%%
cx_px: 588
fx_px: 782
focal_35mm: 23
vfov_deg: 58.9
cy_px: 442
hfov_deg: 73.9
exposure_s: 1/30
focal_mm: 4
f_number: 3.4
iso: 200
%%
%%
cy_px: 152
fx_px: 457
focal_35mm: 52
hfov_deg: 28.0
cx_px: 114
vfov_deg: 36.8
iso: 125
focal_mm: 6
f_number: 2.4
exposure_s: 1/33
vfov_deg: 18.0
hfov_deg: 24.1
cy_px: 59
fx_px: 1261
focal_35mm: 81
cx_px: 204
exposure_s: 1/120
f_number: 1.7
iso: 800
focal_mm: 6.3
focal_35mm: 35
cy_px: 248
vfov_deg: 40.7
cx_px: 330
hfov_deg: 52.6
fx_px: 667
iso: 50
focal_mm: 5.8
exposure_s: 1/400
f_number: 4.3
%%
Would you print exactly and only the lines of the material above that run from the line with "f_number: 2.4" through the line with "f_number: 4.3", both included?

- _ANSWER SECTION_:
f_number: 2.4
exposure_s: 1/33
vfov_deg: 18.0
hfov_deg: 24.1
cy_px: 59
fx_px: 1261
focal_35mm: 81
cx_px: 204
exposure_s: 1/120
f_number: 1.7
iso: 800
focal_mm: 6.3
focal_35mm: 35
cy_px: 248
vfov_deg: 40.7
cx_px: 330
hfov_deg: 52.6
fx_px: 667
iso: 50
focal_mm: 5.8
exposure_s: 1/400
f_number: 4.3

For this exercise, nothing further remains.